Stats be damned
Time to stop worrying about the logic and practicality of the electric Mercedes SUV and just drive it. By Phil McNamara
Who’d have thought it – I miss my 130-mile commute. Well, bits of it: those miles decompressing before getting home to the kids, the current-affairs radio briefings, and really getting under the skin of my long-term test car.
For obvious reasons the EQC is grossly underemployed and a bit of an enigma. It typically glides four miles a day to and from my youngest’s nursery, consuming a disproportionate six per cent of the battery’s charge without topping 30mph. Its incredible rolling refinement, light but responsive steering and pillowy suspension are deeply apparent. As is the merely average rear space – my two-year-old spends most of the journeys demanding I slide my seat forward (note to self: switch the baby seat to behind my wife).
Today, breaking out of this routine, after a top-up charge to full giving 153 miles of range, I go for a proper drive. Less than a mile from the nursery, a dual carriageway drops the chequered flag for the first time in ages. It’s a thrill to stomp the pedal through the firewall, and feel the surge of rapid acceleration lift the prow as the EQC launches forward. There’s a motor on each axle, and the ‘EQ’ displays show the rear wheels provide a great deal of thrust when you kick down. It’s no Tesla, but it’s plenty fast enough.
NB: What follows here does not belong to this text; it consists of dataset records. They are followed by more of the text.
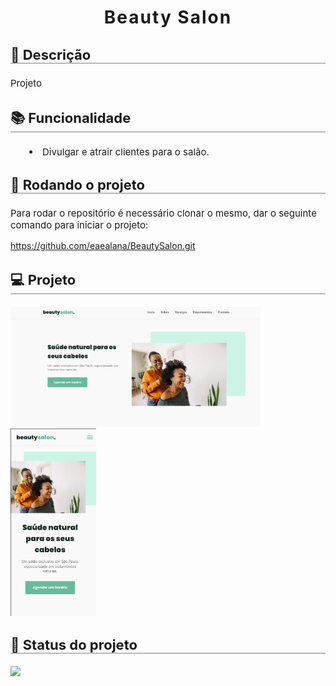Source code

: <h1 style="text-align:center;letter-spacing:2px;"><strong>Beauty Salon</strong></h1>

<h3 style="font-size:22px; margin-top:30px;border-bottom:1px solid gray"><strong>📝 Descrição</strong></h3>
<p style="font-size:15px;">Projeto </p>

<h3 style="font-size:22px; margin-top:30px;border-bottom:1px solid gray"><strong>📚 Funcionalidade</strong></h3>
<li style="font-size:15px; margin-left:30px">Divulgar e atrair clientes para o salão.</li>

<h3 style="font-size:22px; margin-top:30px;border-bottom:1px solid gray"><strong>🚀 Rodando o projeto</strong></h3> 
<p style="font-size:15px;">Para rodar o repositório é necessário clonar o mesmo, dar o seguinte comando para iniciar o projeto:</p>
<a href="https://github.com/eaealana/BeautySalon.git">https://github.com/eaealana/BeautySalon.git</a>

<h3 style="font-size:22px; margin-top:30px;margin-bottom:20px;border-bottom:1px solid gray"><strong>💻 Projeto</strong></h3>
<img style="width:400px;" src="./assets/tela-grande.png">
<img style="height:300px" src="./assets/mobile.png">

<h3 style="font-size:22px; margin-top:30px;margin-bottom:20px;border-bottom:1px solid gray"><strong>🎯 Status do projeto</strong></h3>

<img src="https://img.shields.io/badge/STATUS-CONCLU%C3%8DDO-brightgreen">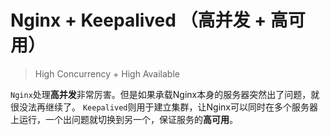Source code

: # Nginx + Keepalived （高并发 + 高可用）

> High Concurrency + High Available

`Nginx`处理**高并发**非常厉害。但是如果承载Nginx本身的服务器突然出了问题，就很没法再继续了。
`Keepalived`则用于建立集群，让Nginx可以同时在多个服务器上运行，一个出问题就切换到另一个，保证服务的**高可用**。


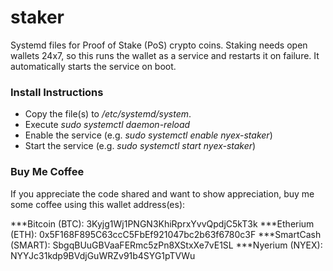# staker
Systemd files for Proof of Stake (PoS) crypto coins. Staking needs open wallets 24x7, so this runs the wallet as a service and restarts it on failure. It automatically starts the service on boot.


### Install Instructions
* Copy the file(s) to */etc/systemd/system*.
* Execute *sudo systemctl daemon-reload*
* Enable the service (e.g. *sudo systemctl enable nyex-staker*)
* Start the service (e.g. *sudo systemctl start nyex-staker*)


### Buy Me Coffee
If you appreciate the code shared and want to show appreciation, buy me some coffee using this wallet address(es):

***Bitcoin (BTC): 3Kyjg1Wj1PNGN3KhiRprxYvvQpdjC5kT3k
***Etherium (ETH): 0x5F168F895C63ccC5FbEf921047bc2b63f6780c3F
***SmartCash (SMART): SbgqBUuGBVaaFERmc5zPn8XStxXe7vE1SL
***Nyerium (NYEX): NYYJc31kdp9BVdjGuWRZv91b4SYG1pTVWu
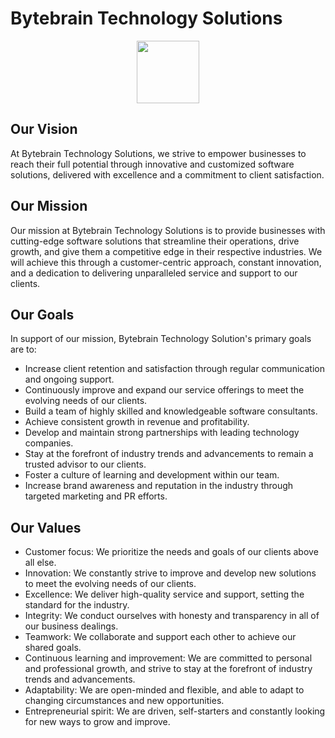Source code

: <h1>Bytebrain Technology Solutions</h1>
<p align="center">
  <img src="https://avatars.githubusercontent.com/u/66537545?s=200&v=4" width="100"/>
</p>

## Our Vision

At Bytebrain Technology Solutions, we strive to empower businesses to reach their full potential through innovative and customized software solutions, delivered with excellence and a commitment to client satisfaction.

## Our Mission

Our mission at Bytebrain Technology Solutions is to provide businesses with cutting-edge software solutions that streamline their operations, drive growth, and give them a competitive edge in their respective industries. We will achieve this through a customer-centric approach, constant innovation, and a dedication to delivering unparalleled service and support to our clients.

## Our Goals

In support of our mission, Bytebrain Technology Solution's primary goals are to:

- Increase client retention and satisfaction through regular communication and ongoing support.
- Continuously improve and expand our service offerings to meet the evolving needs of our clients.
- Build a team of highly skilled and knowledgeable software consultants.
- Achieve consistent growth in revenue and profitability.
- Develop and maintain strong partnerships with leading technology companies.
- Stay at the forefront of industry trends and advancements to remain a trusted advisor to our clients.
- Foster a culture of learning and development within our team.
- Increase brand awareness and reputation in the industry through targeted marketing and PR efforts.

## Our Values
- Customer focus: We prioritize the needs and goals of our clients above all else.
- Innovation: We constantly strive to improve and develop new solutions to meet the evolving needs of our clients.
- Excellence: We deliver high-quality service and support, setting the standard for the industry.
- Integrity: We conduct ourselves with honesty and transparency in all of our business dealings.
- Teamwork: We collaborate and support each other to achieve our shared goals.
- Continuous learning and improvement: We are committed to personal and professional growth, and strive to stay at the forefront of industry trends and advancements.
- Adaptability: We are open-minded and flexible, and able to adapt to changing circumstances and new opportunities.
- Entrepreneurial spirit: We are driven, self-starters and constantly looking for new ways to grow and improve.
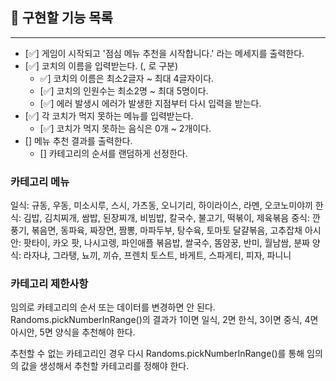 ## 📝 구현할 기능 목록

---

- [✅] 게임이 시작되고 '점심 메뉴 추천을 시작합니다.' 라는 메세지를 출력한다.
- [✅] 코치의 이름을 입력받는다. (, 로 구분)
  - ✅] 코치의 이름은 최소2글자 ~ 최대 4글자이다.
  - [✅] 코치의 인원수는 최소2명 ~ 최대 5명이다.
  - [✅] 에러 발생시 에러가 발생한 지점부터 다시 입력을 받는다.
- [✅] 각 코치가 먹지 못하는 메뉴를 입력받는다.
  - [✅] 코치가 먹지 못하는 음식은 0개 ~ 2개이다.
- [] 메뉴 추천 결과를 출력한다.
  - [] 카테고리의 순서를 랜덤하게 선정한다.

### 카테고리 메뉴

일식: 규동, 우동, 미소시루, 스시, 가츠동, 오니기리, 하이라이스, 라멘, 오코노미야끼
한식: 김밥, 김치찌개, 쌈밥, 된장찌개, 비빔밥, 칼국수, 불고기, 떡볶이, 제육볶음
중식: 깐풍기, 볶음면, 동파육, 짜장면, 짬뽕, 마파두부, 탕수육, 토마토 달걀볶음, 고추잡채
아시안: 팟타이, 카오 팟, 나시고렝, 파인애플 볶음밥, 쌀국수, 똠얌꿍, 반미, 월남쌈, 분짜
양식: 라자냐, 그라탱, 뇨끼, 끼슈, 프렌치 토스트, 바게트, 스파게티, 피자, 파니니

### 카테고리 제한사항

임의로 카테고리의 순서 또는 데이터를 변경하면 안 된다.
Randoms.pickNumberInRange()의 결과가 1이면 일식, 2면 한식, 3이면 중식, 4면 아시안, 5면 양식을 추천해야 한다.

추천할 수 없는 카테고리인 경우 다시 Randoms.pickNumberInRange()를 통해 임의의 값을 생성해서 추천할 카테고리를 정해야 한다.
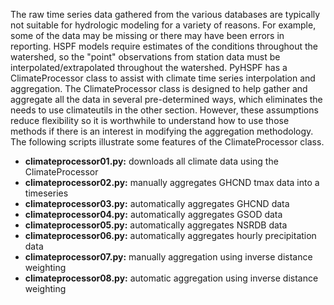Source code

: The raw time series data gathered from the various databases are typically not suitable for hydrologic modeling for a variety of reasons. For example, some of the data may be missing or there may have been errors in reporting. HSPF models require estimates of the conditions throughout the watershed, so the "point" observations from station data must be interpolated/extrapolated throughout the watershed. PyHSPF has a ClimateProcessor class to assist with climate time series interpolation and aggregation. The ClimateProcessor class is designed to help gather and aggregate all the data in several pre-determined ways, which eliminates the needs to use climateutils in the other section. However, these assumptions reduce flexibility so it is worthwhile to understand how to use those methods if there is an interest in modifying the aggregation methodology. The following scripts illustrate some features of the ClimateProcessor class. 

- **climateprocessor01.py:** downloads all climate data using the ClimateProcessor
- **climateprocessor02.py:** manually aggregates GHCND tmax data into a timeseries
- **climateprocessor03.py:** automatically aggregates GHCND data
- **climateprocessor04.py:** automatically aggregates GSOD data
- **climateprocessor05.py:** automatically aggregates NSRDB data
- **climateprocessor06.py:** automatically aggregates hourly precipitation data
- **climateprocessor07.py:** manually aggregation using inverse distance weighting
- **climateprocessor08.py:** automatic aggregation using inverse distance weighting
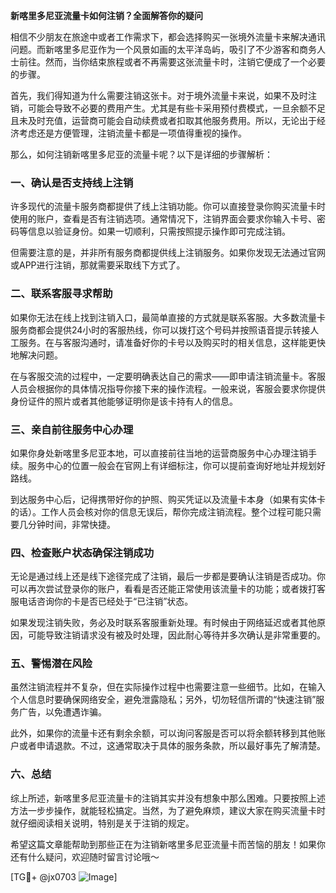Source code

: **新喀里多尼亚流量卡如何注销？全面解答你的疑问**

相信不少朋友在旅途中或者工作需求下，都会选择购买一张境外流量卡来解决通讯问题。而新喀里多尼亚作为一个风景如画的太平洋岛屿，吸引了不少游客和商务人士前往。然而，当你结束旅程或者不再需要这张流量卡时，注销它便成了一个必要的步骤。

首先，我们得知道为什么需要注销这张卡。对于境外流量卡来说，如果不及时注销，可能会导致不必要的费用产生。尤其是有些卡采用预付费模式，一旦余额不足且未及时充值，运营商可能会自动续费或者扣取其他服务费用。所以，无论出于经济考虑还是方便管理，注销流量卡都是一项值得重视的操作。

那么，如何注销新喀里多尼亚的流量卡呢？以下是详细的步骤解析：

### 一、确认是否支持线上注销

许多现代的流量卡服务商都提供了线上注销功能。你可以直接登录你购买流量卡时使用的账户，查看是否有注销选项。通常情况下，注销界面会要求你输入卡号、密码等信息以验证身份。如果一切顺利，只需按照提示操作即可完成注销。

但需要注意的是，并非所有服务商都提供线上注销服务。如果你发现无法通过官网或APP进行注销，那就需要采取线下方式了。

### 二、联系客服寻求帮助

如果你无法在线上找到注销入口，最简单直接的方式就是联系客服。大多数流量卡服务商都会提供24小时的客服热线，你可以拨打这个号码并按照语音提示转接人工服务。在与客服沟通时，请准备好你的卡号以及购买时的相关信息，这样能更快地解决问题。

在与客服交流的过程中，一定要明确表达自己的需求——即申请注销流量卡。客服人员会根据你的具体情况指导你接下来的操作流程。一般来说，客服会要求你提供身份证件的照片或者其他能够证明你是该卡持有人的信息。

### 三、亲自前往服务中心办理

如果你身处新喀里多尼亚本地，可以直接前往当地的运营商服务中心办理注销手续。服务中心的位置一般会在官网上有详细标注，你可以提前查询好地址并规划好路线。

到达服务中心后，记得携带好你的护照、购买凭证以及流量卡本身（如果有实体卡的话）。工作人员会核对你的信息无误后，帮你完成注销流程。整个过程可能只需要几分钟时间，非常快捷。

### 四、检查账户状态确保注销成功

无论是通过线上还是线下途径完成了注销，最后一步都是要确认注销是否成功。你可以再次尝试登录你的账户，看看是否还能正常使用该流量卡的功能；或者拨打客服电话咨询你的卡是否已经处于“已注销”状态。

如果发现注销失败，务必及时联系客服重新处理。有时候由于网络延迟或者其他原因，可能导致注销请求没有被及时处理，因此耐心等待并多次确认是非常重要的。

### 五、警惕潜在风险

虽然注销流程并不复杂，但在实际操作过程中也需要注意一些细节。比如，在输入个人信息时要确保网络安全，避免泄露隐私；另外，切勿轻信所谓的“快速注销”服务广告，以免遭遇诈骗。

此外，如果你的流量卡还有剩余余额，可以询问客服是否可以将余额转移到其他账户或者申请退款。不过，这通常取决于具体的服务条款，所以最好事先了解清楚。

### 六、总结

综上所述，新喀里多尼亚流量卡的注销其实并没有想象中那么困难。只要按照上述方法一步步操作，就能轻松搞定。当然，为了避免麻烦，建议大家在购买流量卡时就仔细阅读相关说明，特别是关于注销的规定。

希望这篇文章能帮助到那些正在为注销新喀里多尼亚流量卡而苦恼的朋友！如果你还有什么疑问，欢迎随时留言讨论哦～

[TG💪+ @jx0703 ![Image](https://github.com/user-attachments/assets/dbca1d08-cadb-493c-b0ec-ad6f7a83f270)]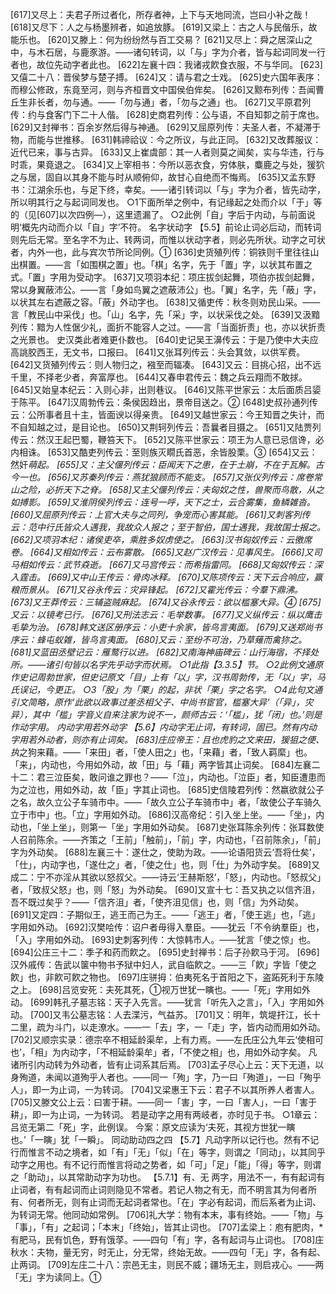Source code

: <!-- { "loadSidebar": true } -->
[617]又尽上：夫君子所过者化，所存者神，上下与天地同流，岂曰小补之哉！
[618]又尽下：人之与杨墨辨者，如追放豚。
[619]又梁上：古之人与民偕乐，故能乐也。
[620]又滕上：何为纷纷然与百工交易？
[621]又尽上：舜之居深山之中，与木石居，与鹿豕游。——诸句转词，以「与」字为介者，皆与起词同发一行者也，故位先动字者此也。
[622]左襄十四：我诸戎飮食衣服，不与华同。
[623]又僖二十八：晋侯梦与楚子搏。
[624]又：请与君之士戏。
[625]史六国年表序：而穆公修政，东竟至河，则与齐桓晋文中国侯伯侔矣。
[626]又黥布列传：吾闻曹丘生非长者，勿与通。——「勿与通」者，「勿与之通」也。
[627]又平原君列传：约与食客门下二十人偕。
[628]史商君列传：公与语，不自知厀之前于席也。
[629]又封禅书：百余岁然后得与神通。
[629]又屈原列传：夫圣人者，不凝滞于物，而能与世推移。
[631]韩禘祫议：今之所议，与此正同。
[632]又改葬服议：近代已来，事与古异。
[633]又上崔虞部：其一人者则莫之闻矣，实与华违，行与时乖，果竟退之。
[634]又上宰相书：今所以恶衣食，穷体肤，麋鹿之与处，猨狖之与居，固自以其身不能与时从顺俯仰，故甘心自绝而不悔焉。
[635]又孟东野书：江湖余乐也，与足下终，幸矣。——诸引转词以「与」字为介者，皆先动字，所以明其行之与起词同发也。
○1下面所举之例中，有记缘起之处而介以「于」等的（见[607]以次四例—），这里遗漏了。
○2此例「自」字后于内动，与前面说明‘概先内动而介以「自」字’不符。
名字状动字
【5.5】前论止词必后动，而转词则先后无常。至名字不为止、转两词，而惟以状动字者，则必先所状。动字之可状者，内外一也，此与宾次节所论同例。①
[636]史货殖列传：铜铁则千里往往山出棋置。——言「如围棋之置」也。「棋」名字，先于「置」字，以状其布置之式。「置」字用为受动字。
[637]又项羽本纪：项庄拔剑起舞，项伯亦拔剑起舞，常以身翼蔽沛公。——言「身如鸟翼之遮蔽沛公」也。「翼」名字，先「蔽」字，以状其左右遮蔽之容。「蔽」外动字也。
[638]又循吏传：秋冬则劝民山采。——言「教民山中采伐」也。「山」名字，先「采」字，以状采伐之处。
[639]又汲黯列传：黯为人性倨少礼，面折不能容人之过。——言「当面折责」也，亦以状折责之光景也。
史汉类此者难更仆数也。
[640]史记吴王濞传云：于是乃使中大夫应高誂胶西王，无文书，口报曰。
[641]又张耳列传云：头会箕敛，以供军费。
[642]又货殖列传云：则人物归之，襁至而辐凑。
[643]又云：目挑心招，出不远千里，不择老少者，奔富厚也。
[644]又春申君传云：魏之兵云翔而不敢捄。
[645]又始皇本纪云：入则心非，出则巷议。
[646]又陈平世家云：太后面质吕媭于陈平。
[647]汉周勃传云：条侯因趋出，景帝目送之。②
[648]史叔孙通列传云：公所事者且十主，皆面谀以得亲贵。
[649]又越世家云：今王知晋之失计，而不自知越之过，是目论也。
[650]又荆轲列传云：吾曩者目摄之。
[651]又陆贾列传云：然汉王起巴蜀，鞭笞天下。
[652]又陈平世家云：项王为人意已忌信谗，必内相诛。
[653]又酷吏列传云：至则族灭瞯氏首恶，余皆股栗。③
[654]又云：然奸*萌起。
[655]又：主父偃列传云：臣闻天下之患，在于土崩，不在于瓦解。古今一也。
[656]又苏秦列传云：燕犹狼顾而不能支。
[657]又张仪列传云：席卷常山之险，必折天下之脊。
[658]又主父偃列传云：夫匈奴之性，兽聚而鸟散，从之如搏影。
[659]又淮阴侯列传云：连号一呼，天下之士，云合雾集，鱼鳞雑沓。
[660]又屈原列传云：上官大夫与之同列，争宠而心害其能。
[661]又刺客列传云：范中行氏皆众人遇我，我故众人报之；至于智伯，国士遇我，我故国士报之。
[662]又项羽本纪：诸侯吏卒，乘胜多奴虏使之。
[663]汉书匈奴传云：云徼席卷。
[664]又相如传云：云布雾散。
[665]又赵广汉传云：见事风生。
[666]又司马相如传云：武节猋逝。
[667]又马宫传云：而希指雷同。
[668]又匈奴传云：深入霆击。
[669]又中山王传云：骨肉冰释。
[670]又陈项传云：天下云合响应，赢粮而景从。
[671]又谷永传云：灾异锋起。
[672]又霍光传云：今羣下鼎沸。
[673]又王莽传云：三辅盗贼麻起。
[674]又谷永传云：欲以槛塞大异。④
[675]又云：以镜考已行。
[676]又刑法志云：毛举数事。
[677]又义纵传云：纵以鹰击毛挚为治。
[678]韩文送区册序云：小吏十余家，皆鸟言夷面。
[679]又送郑尚书序云：蜂屯蚁雑，皆鸟言夷面。
[680]又云：至纷不可治，乃草薙而禽狝之。
[681]又蓝田丞壁记云：雁鹜行以进。
[682]又南海神庙碑云：山行海宿，不择处所。——诸引句皆以名字先乎动字而状焉。
○1此指【3.3.5】节。
○2此例文通原作史记周勃世家，但史记原文「目」上有「以」字，汉书周勃传，无「以」字，马氏误记，今更正。
○3「股」为「栗」的起，非状「栗」字之名字。
○4此句文通引文简略，原作‘此欲以政事过差丞相父子、中尚书宦官，槛塞大异’（「异」，灾异），其中「槛」字音义自来注家为说不一，颜师古云：‘「槛」，犹「闭」也。’则是作动字用。
内动字用若外动字
【5.6】内动字无止词，有转词，固已。然有内动字用若外动者，则亦有止词矣。
[683]庄应帝王：且也虎豹之文来田，猨狙之便、执*之狗来藉。——「来田」者，「使人田之」也，「来藉」者，「致人羁縻」也。「来」，内动也，今用如外动，故「田」与「藉」两字皆其止词矣。
[684]左襄二十二：君三泣臣矣，敢问谁之罪也？——「泣」，内动也。「泣臣」者，知臣遭患而为之泣也，用如外动，故「臣」字其止词也。
[685]史信陵君列传：然嬴欲就公子之名，故久立公子车骑市中。——「故久立公子车骑市中」者，「故使公子车骑久立于市中」也。「立」字用如外动。
[686]汉高帝纪：引入坐上坐。——「坐」，内动也，「坐上坐」，则第一「坐」字用如外动矣。
[687]史张耳陈余列传：张耳数使人召前陈余。——齐策之「王前」「触前」，「前」字，内动也，「召前陈余」，「前」字为外动矣。
[688]左襄三十：遂仕之，使助为政。——论语阳货云‘吾将仕矣’，「仕」，内动字也，「遂仕之」者，「使之仕」也，则「仕」为外动字矣。
[689]又成二：宁不亦淫从其欲以怒叔父。——诗云‘王赫斯怒’，「怒」，内动也。「怒叔父」者，「致叔父怒」也，则「怒」为外动矣。
[690]又宣十七：吾又执之以信齐沮，吾不既过矣乎？——「信齐沮」者，「使齐沮见信」也，则「信」为外动矣。
[691]又定四：子期似王，逃王而己为王。——「逃王」者，「使王逃」也，「逃」字用如外动。
[692]汉樊哙传：诏户者毋得入羣臣。——犹云「不令纳羣臣」也，「入」字用如外动。
[693]史刺客列传：大惊韩市人。——犹言「使之惊」也。
[694]公庄三十二：季子和药而飮之。
[695]史封禅书：后子孙飮马于河。
[696]汉外戚传：告武以箧中物书予狱中妇人，武自临飮之。——三「飮」字皆「使之飮」也，非飮可飮之物也。
[697]庄骈拇：伯夷死名于首阳之下，盗跖死利于东陵之上。
[698]吕览安死：夫死其死，①视万世犹一瞚也。——「死」字用如外动。
[699]韩孔子墓志铭：天子入先言。——犹言「听先入之言」，「入」字用如外动。
[700]又韦公墓志铭：人去渫污，气益苏。
[701]又：明年，筑堤扞江，长十二里，疏为斗门，以走潦水。——一「去」字，一「走」字，皆内动而用如外动。
[702]又顺宗实录：德宗卒不相延龄渠牟，上有力焉。——左氏庄公九年云‘使相可也’，「相」为内动字，「不相延龄渠牟」者，「不使之相」也，用如外动字矣。
凡诸所引内动转为外动者，皆有止词系其后焉。
[703]孟子尽心上云：天下无道，以身殉道，未闻以道殉乎人者也。——同一「殉」字，乃一曰「殉道」，一曰「殉乎人」，即一为止词，一为转词。
[704]又梁惠王下云：君子不以其所养人者害人。
[705]又滕文公上云：曰害于耕。——同一「害」字，一曰「害人」，一曰「害于耕」，即一为止词，一为转词。
若是动字之用有两岐者，亦时见于书。
○1章云：吕览无第二「死」字，此例误。  今案：原文应读为‘夫死，其视方世犹一瞚也。’「一瞚」犹「一瞬」。
同动助动四之四
【5.7】凡动字所以记行也。然有不记行而惟言不动之境者，如「有」「无」「似」「在」等字，则谓之「同动」，以其同乎动字之用也。有不记行而惟言将动之势者，如「可」「足」「能」「得」等字，则谓之「助动」，以其常助动字为功也。
【5.7.1】有、无  两字，用法不一，有有起词有止词者，有有起词而止词则隐见不常者。若记人物之有无，而不明言其为何者所有、何者所无，则有止词而无起词者常也。「在」字必有起词，而后系者为止词、为转词无常。他同动如常例。
[706]礼大学：物有本末，事有终始。——「物」与「事」，「有」之起词；「本末」「终始」，皆其止词也。
[707]孟梁上：庖有肥肉，*有肥马，民有饥色，野有饿莩。——四句「有」字，各有起词与止词也。
[708]庄秋水：夫物，量无穷，时无止，分无常，终始无故。——四句「无」字，各有起、止两词。
[709]左庄二十八：宗邑无主，则民不威；疆场无主，则启戎心。——两「无」字为读同上。①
One of the EQC’s more immersive features is its adjustable regenerative braking force. The left paddle ramps up the deceleration – the first tug emulates engine braking, a second tug and you’re in fierce one-pedal mode. To calm things down with a roundabout looming, a quick double tap and the EQC is slowing like you’ve deployed a parachute. It throws the weight forward, helping the front axle grip to carve through its turn.
The back road to South Mimms has a testing 60mph stretch whose topography is twinned with the moon, and the EQC doesn’t surf it with the aplomb I expect. The soft springs let the body float a little too far and the rebound damping is a touch abrupt. Managing 2.5 tonnes is a tall order, but the impeccable urban ride is not quite so composed on brutal B-roads.
The chassis generates a formidable amount of grip and confidence, though in Comfort the steering feels a touch insouciant. Without adaptive damping and with the need to show some respect to battery drain, Sport mode seems a red herring. But with Individual mode I can programme the heftier, more reassuring steering, while keeping Comfort drivetrain and ESP settings. Now that could be the way forward.
My trip racks up 40 miles. At the end of it, the EQC still has 106 miles left to offer. I’ve been disappointed with the 150 miles or so winter range – but that’s offset today by consumption being largely equivalent to every mile travelled. A reassuring end to a liberating drive.